Während des Dritten Reichs standen über 3000 Offiziere im Generalsrang bei der deutschen Wehrmacht. Doch erst Jahrzehnte später offenbarte sich ein erschreckendes Detail: In den bislang verfügbaren, unvollständigen Akten tauchen nur knapp zwei Dutzend dieser hohen Offiziere auf – nicht etwa wegen militärischer Leistungen, sondern wegen ihrer Bereitschaft, Bestechung zu akzeptieren. Diese Männer standen keineswegs am Rande der Macht, sondern in Schlüsselpositionen des Regimes.

Fast jeder zweite Feldmarschall oder Großadmiral gehörte zu den sogenannten „Beschenkten“ – ein euphemistischer Begriff für jene, die von Hitler persönlich Sonderzahlungen, sogenannte „Treuhandkonten“, erhielten. Diese Zahlungen waren kein Zeichen von Großzügigkeit, sondern ein Mittel, die Loyalität der militärischen Elite zu sichern. Die Summen waren beträchtlich: Tausende von Reichsmark, oft steuerfrei und diskret übermittelt.

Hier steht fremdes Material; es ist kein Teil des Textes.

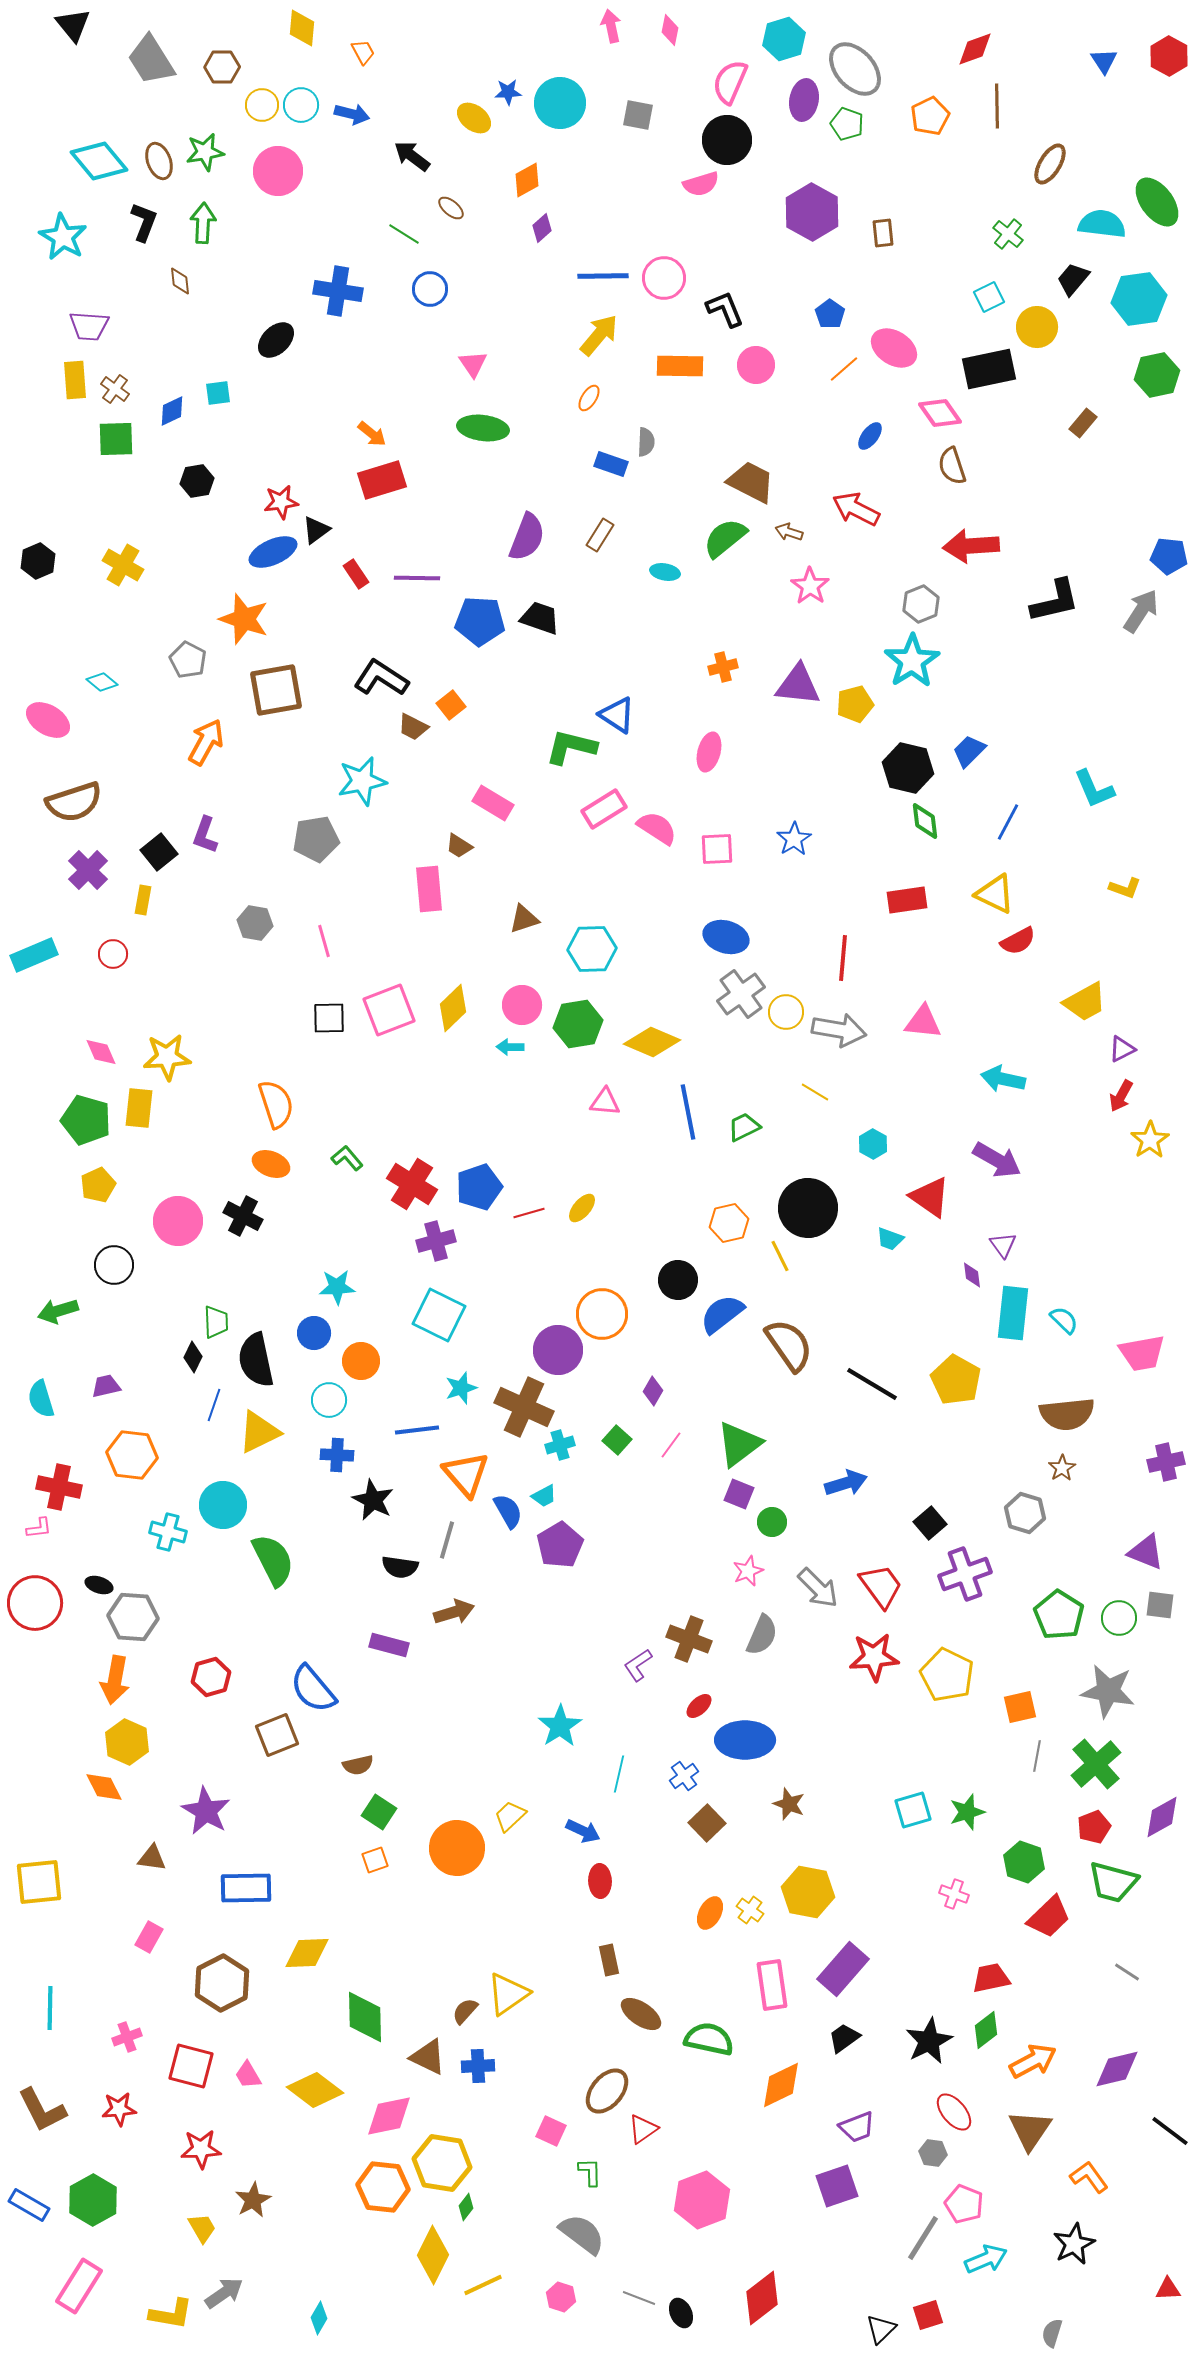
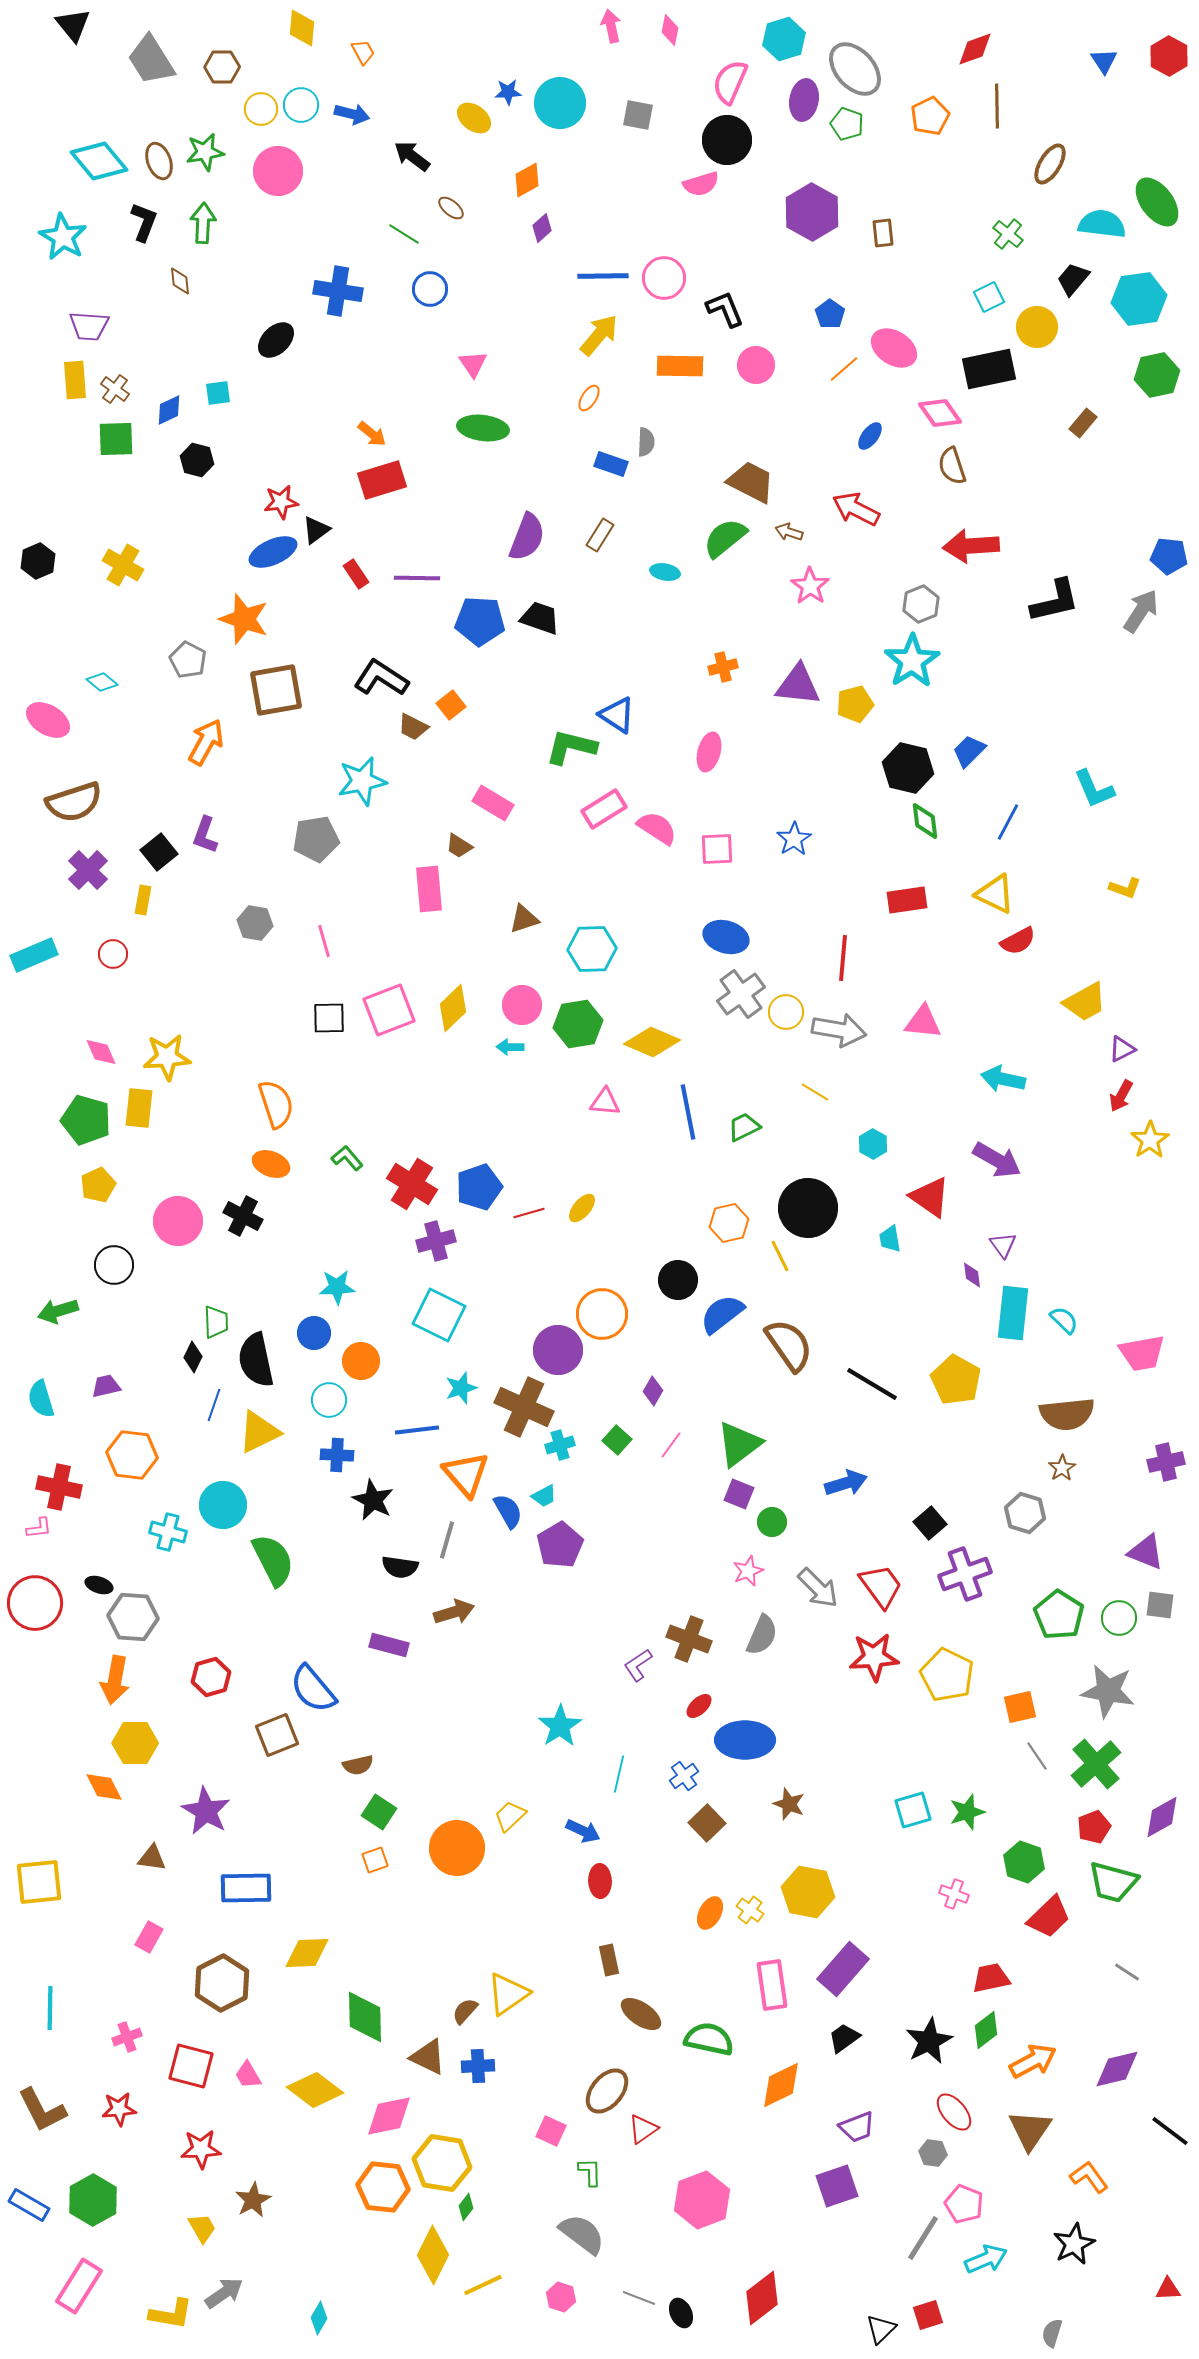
yellow circle at (262, 105): moved 1 px left, 4 px down
blue diamond at (172, 411): moved 3 px left, 1 px up
black hexagon at (197, 481): moved 21 px up; rotated 24 degrees clockwise
cyan trapezoid at (890, 1239): rotated 60 degrees clockwise
yellow hexagon at (127, 1742): moved 8 px right, 1 px down; rotated 24 degrees counterclockwise
gray line at (1037, 1756): rotated 44 degrees counterclockwise
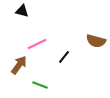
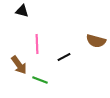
pink line: rotated 66 degrees counterclockwise
black line: rotated 24 degrees clockwise
brown arrow: rotated 108 degrees clockwise
green line: moved 5 px up
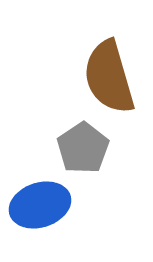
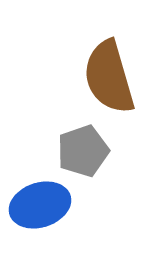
gray pentagon: moved 3 px down; rotated 15 degrees clockwise
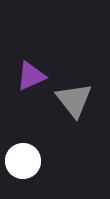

Die Enthüllungen, unter anderem durch Recherchen von DER SPIEGEL, zeigten, wie eng die obersten Befehlshaber mit dem NS-Regime verflochten waren. Es waren keine ahnungslosen Ausfühler, sondern Akteure, die durch materielle Vorteile an Hitler gebunden blieben – bis in die letzten Kriegsjahre. Die Tatsache, dass nur eine Handvoll dieser Generale in offiziellen Dokumenten auftaucht, unterstreicht, wie selektiv und unvollständig die Aufarbeitung bis heute bleibt.

Dieses Schweigen im Archiv ist kein Zufall. Es spiegelt die lange Zurückhaltung wider, die Verstrickungen der Wehrmachtsgeneration kritisch zu hinterfragen. Die Gier nach Macht – und nach Geld – hat maßgeblich dazu beigetragen, dass eine ganze Führungsschicht bis zuletzt an einem verbrecherischen Regime festhielt.